Things got better for Stinson when he heard that Dwight had bought a copy of his album at Amoeba Records in Hollywood. And better still when Dwight said he wanted to record the cut, make it the kickoff track on the album, and even ended up playing it on
The Tonight Show
. It was like another passing of the torch, with Dwight now the established veteran giving a boost to the up-and-comer.

“How often does your work get validated by one of the true masters of your craft?” continues Stinson. “I could have died and gone to Houston right then! That song has paid a lot of rent and a lot of bills for a lot of years. And he gave my credibility a bump that it sorely needed.”

Like “Late Great Golden State,” the album's title cut continues that theme of last man standing, in a song so forlorn it could have fit amid the darkness of
Gone
, and with an arrangement that mixes banjo (more prevalent on this album than ever before) with what sounds like tuba (though there are no credits for such). The sound of the album and its songs seem like something of a fresh start for Yoakam, unbroken after his demotion from the major-label ranks.

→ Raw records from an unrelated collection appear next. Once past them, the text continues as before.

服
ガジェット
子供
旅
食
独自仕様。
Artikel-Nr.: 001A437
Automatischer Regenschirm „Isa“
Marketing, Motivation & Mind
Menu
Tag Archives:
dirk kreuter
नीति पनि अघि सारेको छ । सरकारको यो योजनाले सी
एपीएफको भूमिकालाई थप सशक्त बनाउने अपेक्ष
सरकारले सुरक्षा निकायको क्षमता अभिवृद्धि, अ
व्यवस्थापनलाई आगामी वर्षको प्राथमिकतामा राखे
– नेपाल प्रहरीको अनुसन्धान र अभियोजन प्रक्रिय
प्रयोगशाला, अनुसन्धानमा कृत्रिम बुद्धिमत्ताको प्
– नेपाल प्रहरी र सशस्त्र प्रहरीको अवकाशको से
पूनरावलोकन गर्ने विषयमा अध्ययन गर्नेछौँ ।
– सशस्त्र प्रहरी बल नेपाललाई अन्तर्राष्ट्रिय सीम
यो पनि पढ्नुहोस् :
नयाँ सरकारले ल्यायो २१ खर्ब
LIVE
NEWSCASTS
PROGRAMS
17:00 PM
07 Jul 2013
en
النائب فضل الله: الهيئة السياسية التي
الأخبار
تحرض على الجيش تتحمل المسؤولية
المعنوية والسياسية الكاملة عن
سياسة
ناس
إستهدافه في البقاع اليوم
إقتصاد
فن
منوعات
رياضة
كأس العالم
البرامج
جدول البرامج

“I'm proud of that last record we made,” says Anderson. “It was made under more constraints, because we didn't have the budget we'd had. It was close to a third, much less than half, of what we'd had from Warner. And I was there every day, overseeing every penny, every note. If you thought we were working hard before, now we really have to work hard.

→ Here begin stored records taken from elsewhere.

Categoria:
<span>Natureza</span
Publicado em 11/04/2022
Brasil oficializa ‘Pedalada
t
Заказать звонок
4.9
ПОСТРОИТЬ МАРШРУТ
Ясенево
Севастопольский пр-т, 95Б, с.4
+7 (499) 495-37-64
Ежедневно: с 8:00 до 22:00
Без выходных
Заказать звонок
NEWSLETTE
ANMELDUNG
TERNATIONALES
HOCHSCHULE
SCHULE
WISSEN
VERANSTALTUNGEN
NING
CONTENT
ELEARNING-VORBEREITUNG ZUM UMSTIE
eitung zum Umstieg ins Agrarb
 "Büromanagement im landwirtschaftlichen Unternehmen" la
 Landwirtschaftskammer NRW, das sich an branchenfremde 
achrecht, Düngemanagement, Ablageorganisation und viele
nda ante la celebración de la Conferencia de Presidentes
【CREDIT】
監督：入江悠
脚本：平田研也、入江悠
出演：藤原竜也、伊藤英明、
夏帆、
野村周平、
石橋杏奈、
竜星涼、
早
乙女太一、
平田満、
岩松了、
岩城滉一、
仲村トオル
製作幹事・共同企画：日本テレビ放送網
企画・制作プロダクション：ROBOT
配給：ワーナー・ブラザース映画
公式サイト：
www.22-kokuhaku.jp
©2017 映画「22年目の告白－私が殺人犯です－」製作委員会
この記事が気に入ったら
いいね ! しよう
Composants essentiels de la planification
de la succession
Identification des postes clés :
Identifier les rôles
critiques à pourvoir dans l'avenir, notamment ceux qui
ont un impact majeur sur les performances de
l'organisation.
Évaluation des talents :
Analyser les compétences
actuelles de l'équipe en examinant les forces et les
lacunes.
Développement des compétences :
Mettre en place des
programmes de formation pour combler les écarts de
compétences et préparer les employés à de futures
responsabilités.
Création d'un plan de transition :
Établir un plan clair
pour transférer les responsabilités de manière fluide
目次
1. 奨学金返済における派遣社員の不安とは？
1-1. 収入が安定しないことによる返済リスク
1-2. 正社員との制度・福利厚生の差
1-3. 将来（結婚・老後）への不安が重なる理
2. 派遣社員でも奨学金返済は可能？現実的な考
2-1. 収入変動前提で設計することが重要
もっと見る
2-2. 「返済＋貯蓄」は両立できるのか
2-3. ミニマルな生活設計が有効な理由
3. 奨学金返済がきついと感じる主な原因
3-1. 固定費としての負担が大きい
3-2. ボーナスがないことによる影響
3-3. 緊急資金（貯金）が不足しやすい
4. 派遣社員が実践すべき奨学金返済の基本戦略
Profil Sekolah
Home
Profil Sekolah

“I come from blue-collar working class and I want to get it done,” he continues. “I don't want to be lighting candles and caring about who's doing the catering. We've been given a great opportunity, let's get in here and do the job. And Dwight's the same way. He always focused and worked hard in the studio.”

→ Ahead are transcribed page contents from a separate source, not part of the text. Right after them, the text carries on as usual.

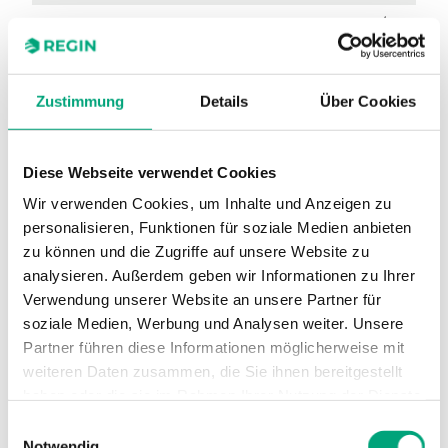
Anschluss
G 1 1/2"
Medientemperatur
-5…150 °C
Zustimmung
Details
Über Cookies
Ventiltyp
2-Wege
Diese Webseite verwendet Cookies
Wir verwenden Cookies, um Inhalte und Anzeigen zu
personalisieren, Funktionen für soziale Medien anbieten
zu können und die Zugriffe auf unsere Website zu
analysieren. Außerdem geben wir Informationen zu Ihrer
Verwendung unserer Website an unsere Partner für
soziale Medien, Werbung und Analysen weiter. Unsere
MTVS50-39
Partner führen diese Informationen möglicherweise mit
weiteren Daten zusammen, die Sie ihnen bereitgestellt
Stellverhältnis
100:1
haben oder die sie im Rahmen Ihrer Nutzung der Dienste
gesammelt haben.
Hub
20 mm
Einwilligungsauswahl
Notwendig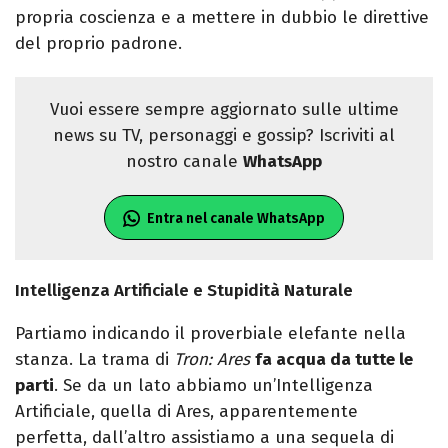
propria coscienza e a mettere in dubbio le direttive
del proprio padrone.
Vuoi essere sempre aggiornato sulle ultime
news su TV, personaggi e gossip? Iscriviti al
nostro canale
WhatsApp
Entra nel canale WhatsApp
Intelligenza Artificiale e Stupidità Naturale
Partiamo indicando il proverbiale elefante nella
stanza. La trama di
Tron: Ares
fa acqua da tutte le
parti
. Se da un lato abbiamo un’Intelligenza
Artificiale, quella di Ares, apparentemente
perfetta, dall’altro assistiamo a una sequela di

So the studio sessions gave no indication that this would be their last project together, at least not in Anderson's mind. The budget was tighter, but otherwise it was business as usual. The rupture would come in the album's wake, when Dwight resumed touring, following an extended hiatus from the road while focusing on
South of Heaven, West of Hell
. This time, he'd decided to go out without Pete and the band.

19

Splitsville

AFTER TWO DECADES, the relationship ended not with a bang or a whimper, but with a flurry of faxes. Pete's were scrawled in furious Sharpie. Such was his response to the news that Dwight had decided to tour again in support of
Population: Me
, but that he'd be going out with a stripped-down two-piece instead of Anderson and band.

Maybe there were musical reasons for the decision, but certainly there were financial ones. Yoakam had made a substantial investment—financially and professionally—in
South of Heaven, West of Hell
. And he hadn't recouped. To the contrary, the movie had reportedly been taken away from him when he could no longer pay the bills.

It's a whole lot cheaper to hit the road with a couple of musicians than it is to mount a full tour with a full band. And if fans were paying to see Dwight Yoakam, maybe they wouldn't care and maybe as many of them would show up anyway. But for a guy like Pete, the decision not only left a big hole in his calendar and his bank account, it deprived him of what he loved to do most—go out and play the guitar.

“Dwight had told me he wasn't going to tour,” says Anderson. “I'd lost a month of work the previous year [because of the film], but it was always like, ‘This is a long-term relationship and we'll catch up, something's gonna happen.' And then he wanted to go out with a duo because he needed to make some money.